WHAT YOU NEED TO DO: Can you repeat the entries below, from the start through the line containing "une question sur ce produit ? Vous pouvez", swapping "Smartphones" for "Téléphones" and leaving everything else unchanged?

====== INPUT ======

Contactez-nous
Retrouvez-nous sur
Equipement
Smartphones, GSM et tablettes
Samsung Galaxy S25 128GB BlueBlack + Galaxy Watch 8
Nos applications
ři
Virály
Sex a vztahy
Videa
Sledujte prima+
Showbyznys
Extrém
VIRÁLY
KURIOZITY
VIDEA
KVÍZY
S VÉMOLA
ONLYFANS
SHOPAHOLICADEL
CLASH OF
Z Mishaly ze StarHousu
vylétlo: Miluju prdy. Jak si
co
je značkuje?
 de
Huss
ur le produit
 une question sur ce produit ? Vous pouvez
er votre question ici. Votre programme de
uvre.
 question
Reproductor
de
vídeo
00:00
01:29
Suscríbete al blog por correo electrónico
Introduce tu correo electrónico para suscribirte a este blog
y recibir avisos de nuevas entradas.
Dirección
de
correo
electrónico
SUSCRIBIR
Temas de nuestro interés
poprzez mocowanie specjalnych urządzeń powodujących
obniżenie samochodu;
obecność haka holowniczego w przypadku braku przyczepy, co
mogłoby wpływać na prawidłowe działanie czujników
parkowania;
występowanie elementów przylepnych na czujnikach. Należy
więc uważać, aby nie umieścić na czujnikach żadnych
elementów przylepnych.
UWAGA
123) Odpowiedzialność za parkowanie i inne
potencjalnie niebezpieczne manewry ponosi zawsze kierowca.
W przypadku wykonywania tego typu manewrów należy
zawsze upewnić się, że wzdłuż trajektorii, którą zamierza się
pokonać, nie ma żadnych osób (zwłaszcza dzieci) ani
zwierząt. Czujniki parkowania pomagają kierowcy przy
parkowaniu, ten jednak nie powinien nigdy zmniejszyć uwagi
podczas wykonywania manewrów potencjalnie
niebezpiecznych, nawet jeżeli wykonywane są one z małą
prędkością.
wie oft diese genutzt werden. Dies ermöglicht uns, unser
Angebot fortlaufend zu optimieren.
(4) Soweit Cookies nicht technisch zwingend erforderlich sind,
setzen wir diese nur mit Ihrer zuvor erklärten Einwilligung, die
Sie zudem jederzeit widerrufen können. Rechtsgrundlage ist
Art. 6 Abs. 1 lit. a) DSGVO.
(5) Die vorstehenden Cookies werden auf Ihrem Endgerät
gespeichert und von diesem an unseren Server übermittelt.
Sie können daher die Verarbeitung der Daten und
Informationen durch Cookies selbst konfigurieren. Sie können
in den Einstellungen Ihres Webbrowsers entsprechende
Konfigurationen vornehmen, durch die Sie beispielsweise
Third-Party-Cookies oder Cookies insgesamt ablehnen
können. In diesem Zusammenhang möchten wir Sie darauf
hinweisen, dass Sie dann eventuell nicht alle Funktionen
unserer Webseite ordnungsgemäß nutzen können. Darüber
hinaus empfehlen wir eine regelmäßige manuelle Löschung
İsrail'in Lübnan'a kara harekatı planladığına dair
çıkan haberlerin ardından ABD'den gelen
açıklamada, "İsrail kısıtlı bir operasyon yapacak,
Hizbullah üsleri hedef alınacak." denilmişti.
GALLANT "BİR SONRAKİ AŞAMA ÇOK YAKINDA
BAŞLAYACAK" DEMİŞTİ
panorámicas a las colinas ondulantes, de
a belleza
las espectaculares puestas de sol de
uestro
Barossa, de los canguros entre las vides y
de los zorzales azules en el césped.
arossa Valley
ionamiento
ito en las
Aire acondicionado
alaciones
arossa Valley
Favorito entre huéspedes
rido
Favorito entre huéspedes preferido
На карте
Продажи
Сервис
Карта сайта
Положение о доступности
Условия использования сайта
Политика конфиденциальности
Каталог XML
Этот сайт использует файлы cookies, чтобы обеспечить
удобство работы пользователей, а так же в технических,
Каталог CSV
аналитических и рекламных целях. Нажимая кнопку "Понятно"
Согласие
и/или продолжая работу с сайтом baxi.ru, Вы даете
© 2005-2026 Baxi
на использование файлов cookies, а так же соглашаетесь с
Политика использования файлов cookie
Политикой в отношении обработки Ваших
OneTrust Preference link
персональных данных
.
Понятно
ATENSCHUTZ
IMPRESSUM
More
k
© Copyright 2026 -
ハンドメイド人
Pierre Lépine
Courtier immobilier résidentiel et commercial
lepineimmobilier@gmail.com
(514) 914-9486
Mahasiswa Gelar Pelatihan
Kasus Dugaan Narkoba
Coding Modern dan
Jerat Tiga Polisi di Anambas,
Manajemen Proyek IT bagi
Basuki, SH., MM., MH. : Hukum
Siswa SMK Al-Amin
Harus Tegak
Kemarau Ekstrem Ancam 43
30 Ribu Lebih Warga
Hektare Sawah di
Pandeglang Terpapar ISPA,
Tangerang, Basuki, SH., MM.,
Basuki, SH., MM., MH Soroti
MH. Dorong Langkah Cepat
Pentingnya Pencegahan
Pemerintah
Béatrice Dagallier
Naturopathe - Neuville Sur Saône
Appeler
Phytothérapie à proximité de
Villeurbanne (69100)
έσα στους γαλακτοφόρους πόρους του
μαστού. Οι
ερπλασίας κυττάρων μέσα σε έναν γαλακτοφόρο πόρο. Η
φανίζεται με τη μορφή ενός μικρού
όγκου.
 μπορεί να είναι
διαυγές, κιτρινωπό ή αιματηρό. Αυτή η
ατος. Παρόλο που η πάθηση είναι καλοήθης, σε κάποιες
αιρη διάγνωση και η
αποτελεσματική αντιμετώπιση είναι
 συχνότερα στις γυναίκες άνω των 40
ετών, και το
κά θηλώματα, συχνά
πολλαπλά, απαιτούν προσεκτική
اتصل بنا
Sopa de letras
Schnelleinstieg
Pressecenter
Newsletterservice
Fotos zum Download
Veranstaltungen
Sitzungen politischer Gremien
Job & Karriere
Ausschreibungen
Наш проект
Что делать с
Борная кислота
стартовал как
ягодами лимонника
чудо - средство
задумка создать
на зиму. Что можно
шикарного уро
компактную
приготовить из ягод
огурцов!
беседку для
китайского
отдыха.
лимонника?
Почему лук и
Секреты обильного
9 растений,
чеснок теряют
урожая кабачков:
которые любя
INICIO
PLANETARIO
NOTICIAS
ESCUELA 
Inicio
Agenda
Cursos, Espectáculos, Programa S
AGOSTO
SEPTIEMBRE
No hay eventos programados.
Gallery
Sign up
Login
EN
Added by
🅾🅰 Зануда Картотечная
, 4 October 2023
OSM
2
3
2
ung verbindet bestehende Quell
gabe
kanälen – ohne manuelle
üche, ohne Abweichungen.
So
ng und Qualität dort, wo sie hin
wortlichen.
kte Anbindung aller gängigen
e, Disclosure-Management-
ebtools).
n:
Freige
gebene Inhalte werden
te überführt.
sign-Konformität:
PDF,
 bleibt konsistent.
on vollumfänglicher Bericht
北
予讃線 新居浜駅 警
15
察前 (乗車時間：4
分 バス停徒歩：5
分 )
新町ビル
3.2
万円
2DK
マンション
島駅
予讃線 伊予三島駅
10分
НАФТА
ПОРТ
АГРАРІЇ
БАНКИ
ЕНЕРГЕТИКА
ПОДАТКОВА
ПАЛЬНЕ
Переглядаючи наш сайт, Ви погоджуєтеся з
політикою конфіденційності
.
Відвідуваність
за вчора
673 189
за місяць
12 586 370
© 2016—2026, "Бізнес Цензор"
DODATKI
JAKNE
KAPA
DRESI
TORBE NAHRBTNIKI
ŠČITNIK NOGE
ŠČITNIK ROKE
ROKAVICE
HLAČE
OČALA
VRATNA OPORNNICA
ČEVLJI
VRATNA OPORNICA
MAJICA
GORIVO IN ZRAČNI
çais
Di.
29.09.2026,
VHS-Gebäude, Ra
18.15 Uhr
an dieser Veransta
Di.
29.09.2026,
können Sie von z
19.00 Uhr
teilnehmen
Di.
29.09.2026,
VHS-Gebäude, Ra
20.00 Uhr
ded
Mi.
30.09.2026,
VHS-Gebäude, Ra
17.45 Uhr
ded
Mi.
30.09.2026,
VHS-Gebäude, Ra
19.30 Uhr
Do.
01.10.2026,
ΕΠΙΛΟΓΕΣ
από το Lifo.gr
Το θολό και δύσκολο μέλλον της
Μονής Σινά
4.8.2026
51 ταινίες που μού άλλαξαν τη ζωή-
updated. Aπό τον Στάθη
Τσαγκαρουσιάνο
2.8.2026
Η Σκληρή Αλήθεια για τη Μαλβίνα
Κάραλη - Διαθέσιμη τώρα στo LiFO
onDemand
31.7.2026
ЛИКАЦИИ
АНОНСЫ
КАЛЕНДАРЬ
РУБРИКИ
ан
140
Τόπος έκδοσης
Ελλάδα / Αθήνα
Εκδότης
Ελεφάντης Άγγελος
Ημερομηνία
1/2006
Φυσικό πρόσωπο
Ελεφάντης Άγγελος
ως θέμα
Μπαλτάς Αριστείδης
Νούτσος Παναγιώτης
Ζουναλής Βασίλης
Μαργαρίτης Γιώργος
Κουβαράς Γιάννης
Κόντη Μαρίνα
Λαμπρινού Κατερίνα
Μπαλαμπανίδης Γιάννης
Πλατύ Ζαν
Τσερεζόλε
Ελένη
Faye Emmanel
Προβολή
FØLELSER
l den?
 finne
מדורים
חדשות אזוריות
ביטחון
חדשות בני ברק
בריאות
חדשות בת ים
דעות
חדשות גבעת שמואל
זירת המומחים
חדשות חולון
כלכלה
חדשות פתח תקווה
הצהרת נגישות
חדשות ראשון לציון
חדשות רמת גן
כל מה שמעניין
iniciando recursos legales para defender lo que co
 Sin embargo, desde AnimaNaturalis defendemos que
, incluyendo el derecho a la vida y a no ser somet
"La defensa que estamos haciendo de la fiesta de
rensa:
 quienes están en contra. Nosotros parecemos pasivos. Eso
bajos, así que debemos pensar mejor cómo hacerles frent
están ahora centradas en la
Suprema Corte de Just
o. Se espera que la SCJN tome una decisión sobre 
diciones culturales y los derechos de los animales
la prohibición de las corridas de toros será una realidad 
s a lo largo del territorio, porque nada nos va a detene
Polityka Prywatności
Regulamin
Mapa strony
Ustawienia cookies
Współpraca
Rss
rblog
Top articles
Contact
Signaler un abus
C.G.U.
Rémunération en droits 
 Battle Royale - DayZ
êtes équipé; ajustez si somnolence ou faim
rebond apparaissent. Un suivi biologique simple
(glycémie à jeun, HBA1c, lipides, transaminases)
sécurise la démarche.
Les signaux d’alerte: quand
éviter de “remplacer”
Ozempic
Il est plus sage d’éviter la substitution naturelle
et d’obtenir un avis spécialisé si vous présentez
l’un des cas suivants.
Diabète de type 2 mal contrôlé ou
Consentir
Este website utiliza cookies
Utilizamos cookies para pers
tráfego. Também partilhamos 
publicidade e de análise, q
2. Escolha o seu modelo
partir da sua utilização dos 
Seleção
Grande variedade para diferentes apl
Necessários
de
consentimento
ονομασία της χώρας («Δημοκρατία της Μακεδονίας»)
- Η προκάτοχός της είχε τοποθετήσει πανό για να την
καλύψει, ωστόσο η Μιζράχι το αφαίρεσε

======

OUTPUT:
Contactez-nous
Retrouvez-nous sur
Equipement
Téléphones, GSM et tablettes
Samsung Galaxy S25 128GB BlueBlack + Galaxy Watch 8
Nos applications
ři
Virály
Sex a vztahy
Videa
Sledujte prima+
Showbyznys
Extrém
VIRÁLY
KURIOZITY
VIDEA
KVÍZY
S VÉMOLA
ONLYFANS
SHOPAHOLICADEL
CLASH OF
Z Mishaly ze StarHousu
vylétlo: Miluju prdy. Jak si
co
je značkuje?
 de
Huss
ur le produit
 une question sur ce produit ? Vous pouvez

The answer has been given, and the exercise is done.